The first investigation in this thesis focuses on how drainage water management effects crop yield, drainage volumes, NO3-N loss, depth to water table, and volumetric water content using data eight years of data collected from 2007 to 2014 at a drainage research site in Southeast Iowa from four treatments: controlled drainage, shallow drainage, conventional drainage, and no drainage. Controlled and shallow drainage reduced NO3-N loads by 49% and 42%, respectively. There were yield reductions from the shallow and controlled drainage treatments, as well as no drainage, especially in wet years.

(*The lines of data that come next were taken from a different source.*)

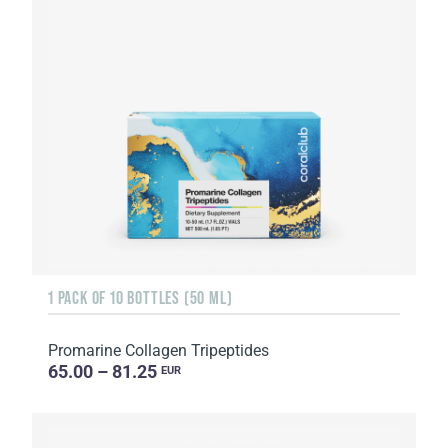
1 PACK OF 10 BOTTLES (50 ML)
Promarine Collagen Tripeptides
65.00 – 81.25
EUR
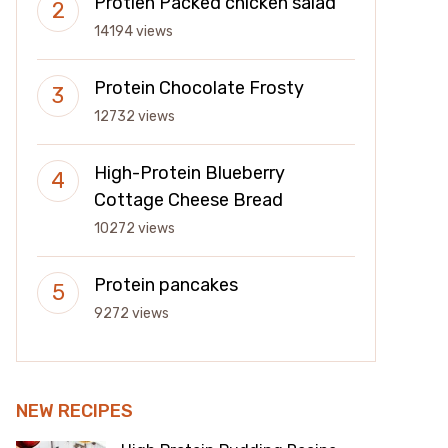
Protien Packed chicken salad
14194 views
Protein Chocolate Frosty
12732 views
High-Protein Blueberry
Cottage Cheese Bread
10272 views
Protein pancakes
9272 views
NEW RECIPES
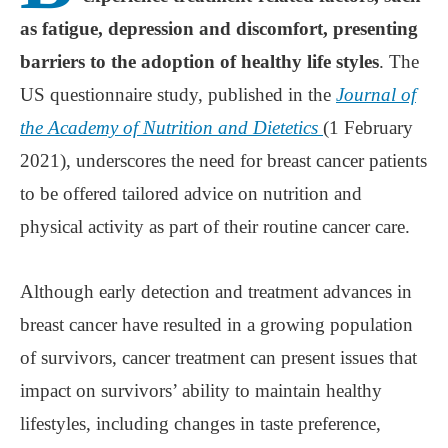
as fatigue, depression and discomfort, presenting
barriers to the adoption of healthy life styles
. The
US questionnaire study, published in the
Journal of
the Academy of Nutrition and Dietetics
(1 February
2021), underscores the need for breast cancer patients
to be offered tailored advice on nutrition and
physical activity as part of their routine cancer care.
Although early detection and treatment advances in
breast cancer have resulted in a growing population
of survivors, cancer treatment can present issues that
impact on survivors’ ability to maintain healthy
lifestyles, including changes in taste preference,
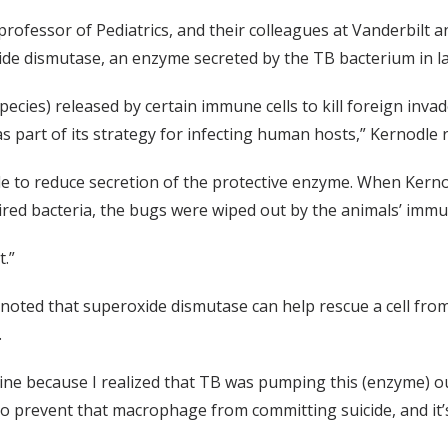
rofessor of Pediatrics, and their colleagues at Vanderbilt a
ide dismutase, an enzyme secreted by the TB bacterium in 
pecies) released by certain immune cells to kill foreign inv
 part of its strategy for infecting human hosts,” Kernodle r
le to reduce secretion of the protective enzyme. When Kerno
ired bacteria, the bugs were wiped out by the animals’ imm
.”
 noted that superoxide dismutase can help rescue a cell fro
.
ne because I realized that TB was pumping this (enzyme) out,
 to prevent that macrophage from committing suicide, and it’s 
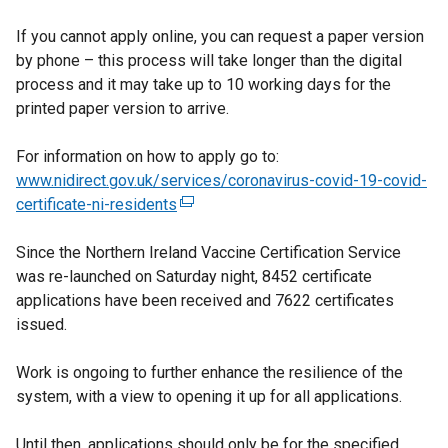
If you cannot apply online, you can request a paper version
by phone – this process will take longer than the digital
process and it may take up to 10 working days for the
printed paper version to arrive.
For information on how to apply go to:
www.nidirect.gov.uk/services/coronavirus-covid-19-covid-
certificate-ni-residents
(
e
Since the Northern Ireland Vaccine Certification Service
x
was re-launched on Saturday night, 8452 certificate
t
applications have been received and 7622 certificates
e
issued.
r
n
Work is ongoing to further enhance the resilience of the
a
system, with a view to opening it up for all applications.
l
l
Until then, applications should only be for the specified
i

The second investigation concentrates on if drainage water management practices effected the planting dates of corn from 2012 to 2015 at the same research site. None of the four treatments affected volumetric water content near the surface where corn would be planted. Soil temperature at 10 cm was significantly greater in the undrained and shallow drainage treatments, but the reason is unknown. There were differences in depth to water table between treatments, which may impact the date of planting if the water table is near the surface.

The third study investigates how shallow and controlled drainage practices affected peak drainage and water table recession time compared to the conventional treatment for four small drainage events. There was no difference between treatments in the time to peak discharge, but shallow drainage increased peak discharge in two events wile controlled increased peak discharge during one event. There was no difference between treatments in time of water table recession,

Due to growing concerns over the hypoxia zone in the Gulf of Mexico, further research should be conducted for both drainage water management practices at other sites in Iowa and across the Midwest as a practice to reduce nutrient losses. This research should focus on how these practices can either maintain or increase crop yields to make these practices more affordable to producers.